> _WORK INSTRUCTION_:
Once the line with "right shoulder: (432, 377)" is found in the data, output it and each following line exactly, up to and including the line with "right back paw: (256, 500)", and nothing before or after.

*** RAW DATA ***

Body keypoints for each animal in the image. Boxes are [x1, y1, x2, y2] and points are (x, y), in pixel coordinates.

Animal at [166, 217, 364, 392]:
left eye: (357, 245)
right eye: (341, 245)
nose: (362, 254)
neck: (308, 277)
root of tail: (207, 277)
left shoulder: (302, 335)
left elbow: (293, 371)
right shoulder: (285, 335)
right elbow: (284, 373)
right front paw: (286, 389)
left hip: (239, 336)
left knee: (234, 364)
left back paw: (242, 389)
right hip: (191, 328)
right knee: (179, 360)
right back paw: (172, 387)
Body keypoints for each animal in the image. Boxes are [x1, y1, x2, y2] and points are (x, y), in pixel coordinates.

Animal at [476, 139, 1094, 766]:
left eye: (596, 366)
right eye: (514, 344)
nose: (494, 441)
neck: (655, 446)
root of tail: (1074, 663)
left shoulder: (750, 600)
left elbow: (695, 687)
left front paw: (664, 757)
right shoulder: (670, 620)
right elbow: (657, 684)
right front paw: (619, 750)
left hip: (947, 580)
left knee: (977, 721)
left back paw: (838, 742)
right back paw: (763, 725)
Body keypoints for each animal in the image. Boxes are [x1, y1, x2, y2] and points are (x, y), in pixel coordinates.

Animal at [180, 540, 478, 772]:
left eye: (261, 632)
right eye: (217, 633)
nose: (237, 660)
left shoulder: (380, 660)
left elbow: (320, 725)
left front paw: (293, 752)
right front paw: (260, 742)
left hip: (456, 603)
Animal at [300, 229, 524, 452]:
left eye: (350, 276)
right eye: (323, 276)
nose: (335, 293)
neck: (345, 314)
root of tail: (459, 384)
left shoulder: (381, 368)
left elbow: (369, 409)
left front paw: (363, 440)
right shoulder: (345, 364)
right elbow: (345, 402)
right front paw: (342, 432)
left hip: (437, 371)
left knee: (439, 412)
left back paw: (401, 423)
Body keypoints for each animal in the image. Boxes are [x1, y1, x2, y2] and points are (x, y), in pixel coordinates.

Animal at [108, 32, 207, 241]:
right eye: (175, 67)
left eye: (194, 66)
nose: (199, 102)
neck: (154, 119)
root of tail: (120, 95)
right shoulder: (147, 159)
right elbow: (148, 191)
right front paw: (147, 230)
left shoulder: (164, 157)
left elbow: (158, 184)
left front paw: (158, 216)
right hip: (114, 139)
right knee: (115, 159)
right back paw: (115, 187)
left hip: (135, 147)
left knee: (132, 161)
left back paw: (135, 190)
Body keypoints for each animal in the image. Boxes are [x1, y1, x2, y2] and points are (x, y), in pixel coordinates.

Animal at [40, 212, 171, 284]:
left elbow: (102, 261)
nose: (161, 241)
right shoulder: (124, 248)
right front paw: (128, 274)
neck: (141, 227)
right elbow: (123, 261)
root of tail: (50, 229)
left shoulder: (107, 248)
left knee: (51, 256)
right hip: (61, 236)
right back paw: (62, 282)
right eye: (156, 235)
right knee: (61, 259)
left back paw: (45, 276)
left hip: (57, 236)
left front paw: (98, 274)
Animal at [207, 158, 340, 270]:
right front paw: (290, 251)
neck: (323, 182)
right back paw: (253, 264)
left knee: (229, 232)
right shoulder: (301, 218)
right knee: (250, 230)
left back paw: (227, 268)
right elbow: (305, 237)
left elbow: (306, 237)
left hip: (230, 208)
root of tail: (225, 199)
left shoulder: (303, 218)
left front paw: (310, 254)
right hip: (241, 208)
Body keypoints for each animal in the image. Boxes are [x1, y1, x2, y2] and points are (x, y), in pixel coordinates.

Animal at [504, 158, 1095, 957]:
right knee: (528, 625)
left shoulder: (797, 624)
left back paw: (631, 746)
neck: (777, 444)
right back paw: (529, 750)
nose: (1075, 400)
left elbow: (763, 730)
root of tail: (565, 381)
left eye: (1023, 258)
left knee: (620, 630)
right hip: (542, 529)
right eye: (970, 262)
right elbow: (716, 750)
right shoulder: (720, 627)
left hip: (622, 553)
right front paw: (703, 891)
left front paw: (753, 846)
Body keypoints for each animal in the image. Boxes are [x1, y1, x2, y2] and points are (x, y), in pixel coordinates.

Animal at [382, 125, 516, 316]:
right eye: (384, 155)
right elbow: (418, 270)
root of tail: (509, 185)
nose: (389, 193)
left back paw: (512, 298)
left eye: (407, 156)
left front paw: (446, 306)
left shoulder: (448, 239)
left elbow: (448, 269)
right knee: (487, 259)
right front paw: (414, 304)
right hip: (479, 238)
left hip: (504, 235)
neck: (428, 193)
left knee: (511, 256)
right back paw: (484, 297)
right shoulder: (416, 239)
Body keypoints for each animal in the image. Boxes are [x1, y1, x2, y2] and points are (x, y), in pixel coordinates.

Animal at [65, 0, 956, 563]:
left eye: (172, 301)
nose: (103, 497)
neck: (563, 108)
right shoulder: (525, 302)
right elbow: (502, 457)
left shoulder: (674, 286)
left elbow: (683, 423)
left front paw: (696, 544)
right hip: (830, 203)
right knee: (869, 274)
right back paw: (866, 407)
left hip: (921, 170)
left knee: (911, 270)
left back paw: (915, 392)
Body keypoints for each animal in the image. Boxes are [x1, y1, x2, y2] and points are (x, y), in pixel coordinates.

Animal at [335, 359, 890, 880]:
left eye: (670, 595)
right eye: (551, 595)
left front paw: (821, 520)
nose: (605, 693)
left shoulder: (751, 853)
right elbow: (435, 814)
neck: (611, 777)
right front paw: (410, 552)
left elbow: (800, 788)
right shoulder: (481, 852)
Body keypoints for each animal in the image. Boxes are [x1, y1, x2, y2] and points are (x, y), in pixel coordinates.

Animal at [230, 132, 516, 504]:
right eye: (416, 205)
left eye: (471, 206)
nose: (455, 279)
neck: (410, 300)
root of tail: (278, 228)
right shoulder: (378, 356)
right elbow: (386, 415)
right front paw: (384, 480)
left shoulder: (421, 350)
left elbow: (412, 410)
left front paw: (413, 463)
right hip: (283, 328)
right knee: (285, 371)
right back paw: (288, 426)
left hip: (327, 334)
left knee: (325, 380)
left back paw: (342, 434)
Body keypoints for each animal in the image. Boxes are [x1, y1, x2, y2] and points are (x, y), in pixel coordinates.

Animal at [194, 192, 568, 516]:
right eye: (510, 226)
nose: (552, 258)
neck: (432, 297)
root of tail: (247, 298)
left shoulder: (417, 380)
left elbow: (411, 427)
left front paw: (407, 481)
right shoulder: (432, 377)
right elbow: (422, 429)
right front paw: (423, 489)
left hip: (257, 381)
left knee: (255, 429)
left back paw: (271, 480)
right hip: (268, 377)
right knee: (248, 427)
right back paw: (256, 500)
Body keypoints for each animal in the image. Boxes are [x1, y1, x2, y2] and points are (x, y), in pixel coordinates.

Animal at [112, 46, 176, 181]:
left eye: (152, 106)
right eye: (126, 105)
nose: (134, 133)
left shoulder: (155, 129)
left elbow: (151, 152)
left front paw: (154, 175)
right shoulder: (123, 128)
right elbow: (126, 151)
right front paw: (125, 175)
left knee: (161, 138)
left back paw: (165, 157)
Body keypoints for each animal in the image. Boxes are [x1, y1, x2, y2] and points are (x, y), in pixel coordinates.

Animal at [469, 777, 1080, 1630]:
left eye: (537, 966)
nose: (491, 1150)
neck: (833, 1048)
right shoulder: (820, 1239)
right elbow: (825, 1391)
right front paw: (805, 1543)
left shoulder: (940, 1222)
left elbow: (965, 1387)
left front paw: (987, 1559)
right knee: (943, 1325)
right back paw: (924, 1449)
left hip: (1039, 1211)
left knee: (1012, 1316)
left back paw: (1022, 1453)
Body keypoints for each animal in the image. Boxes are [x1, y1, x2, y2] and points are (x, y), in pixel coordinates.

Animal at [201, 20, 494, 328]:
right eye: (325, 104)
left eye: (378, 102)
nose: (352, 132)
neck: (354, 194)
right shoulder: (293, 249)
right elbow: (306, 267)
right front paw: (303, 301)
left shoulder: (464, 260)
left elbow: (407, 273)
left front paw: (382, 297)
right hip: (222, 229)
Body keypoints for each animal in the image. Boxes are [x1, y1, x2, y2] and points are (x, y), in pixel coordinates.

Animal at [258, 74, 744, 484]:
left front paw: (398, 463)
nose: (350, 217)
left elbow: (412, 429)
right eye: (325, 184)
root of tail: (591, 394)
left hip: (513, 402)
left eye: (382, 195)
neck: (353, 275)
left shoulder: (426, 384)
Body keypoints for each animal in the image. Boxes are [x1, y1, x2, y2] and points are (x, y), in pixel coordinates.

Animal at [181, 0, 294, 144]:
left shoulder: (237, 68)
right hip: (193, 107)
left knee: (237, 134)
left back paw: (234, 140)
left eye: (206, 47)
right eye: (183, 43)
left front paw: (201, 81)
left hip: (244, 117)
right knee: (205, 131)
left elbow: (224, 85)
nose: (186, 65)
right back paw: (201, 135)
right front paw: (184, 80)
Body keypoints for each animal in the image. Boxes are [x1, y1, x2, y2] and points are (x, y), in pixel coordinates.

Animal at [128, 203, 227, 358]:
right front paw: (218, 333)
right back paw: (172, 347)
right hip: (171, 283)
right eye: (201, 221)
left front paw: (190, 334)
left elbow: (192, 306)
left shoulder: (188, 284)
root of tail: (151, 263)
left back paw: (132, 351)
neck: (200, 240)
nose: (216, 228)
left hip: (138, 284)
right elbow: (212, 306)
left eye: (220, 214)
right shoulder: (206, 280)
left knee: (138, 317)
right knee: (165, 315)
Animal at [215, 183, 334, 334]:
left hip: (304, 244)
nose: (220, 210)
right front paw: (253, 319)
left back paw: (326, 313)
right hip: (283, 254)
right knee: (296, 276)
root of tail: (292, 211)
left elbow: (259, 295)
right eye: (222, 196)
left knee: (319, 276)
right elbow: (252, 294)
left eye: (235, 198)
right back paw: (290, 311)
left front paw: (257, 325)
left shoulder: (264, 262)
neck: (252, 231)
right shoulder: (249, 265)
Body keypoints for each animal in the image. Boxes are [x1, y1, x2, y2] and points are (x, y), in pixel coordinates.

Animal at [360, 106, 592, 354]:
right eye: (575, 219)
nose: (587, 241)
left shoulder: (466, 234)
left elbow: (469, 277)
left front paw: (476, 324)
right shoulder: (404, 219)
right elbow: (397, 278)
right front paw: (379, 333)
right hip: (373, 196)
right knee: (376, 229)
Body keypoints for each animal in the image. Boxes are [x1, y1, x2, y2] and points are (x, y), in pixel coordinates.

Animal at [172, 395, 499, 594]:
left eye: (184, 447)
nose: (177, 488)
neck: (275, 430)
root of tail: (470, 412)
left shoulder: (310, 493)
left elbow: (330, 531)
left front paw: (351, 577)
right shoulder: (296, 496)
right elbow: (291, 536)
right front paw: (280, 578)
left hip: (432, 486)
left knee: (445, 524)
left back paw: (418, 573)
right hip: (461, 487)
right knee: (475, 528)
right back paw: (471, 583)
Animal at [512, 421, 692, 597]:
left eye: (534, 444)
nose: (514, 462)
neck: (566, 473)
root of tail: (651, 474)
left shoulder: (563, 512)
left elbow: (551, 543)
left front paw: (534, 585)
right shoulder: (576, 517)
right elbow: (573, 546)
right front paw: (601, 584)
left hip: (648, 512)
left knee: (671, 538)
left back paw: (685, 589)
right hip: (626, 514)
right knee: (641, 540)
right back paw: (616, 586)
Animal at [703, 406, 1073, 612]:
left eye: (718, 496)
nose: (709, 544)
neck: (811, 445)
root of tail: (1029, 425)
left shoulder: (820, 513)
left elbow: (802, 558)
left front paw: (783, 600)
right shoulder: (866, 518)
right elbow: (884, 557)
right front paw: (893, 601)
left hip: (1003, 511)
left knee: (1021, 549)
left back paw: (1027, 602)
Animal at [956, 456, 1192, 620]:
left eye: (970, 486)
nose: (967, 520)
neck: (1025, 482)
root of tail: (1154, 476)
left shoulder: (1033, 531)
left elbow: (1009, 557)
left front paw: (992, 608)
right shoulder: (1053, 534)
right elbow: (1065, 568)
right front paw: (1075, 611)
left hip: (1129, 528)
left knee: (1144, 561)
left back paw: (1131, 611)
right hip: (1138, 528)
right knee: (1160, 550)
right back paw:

*** End of RAW DATA ***

> _EXPECTED ANSWER_:
right shoulder: (432, 377)
right elbow: (422, 429)
right front paw: (423, 489)
left hip: (257, 381)
left knee: (255, 429)
left back paw: (271, 480)
right hip: (268, 377)
right knee: (248, 427)
right back paw: (256, 500)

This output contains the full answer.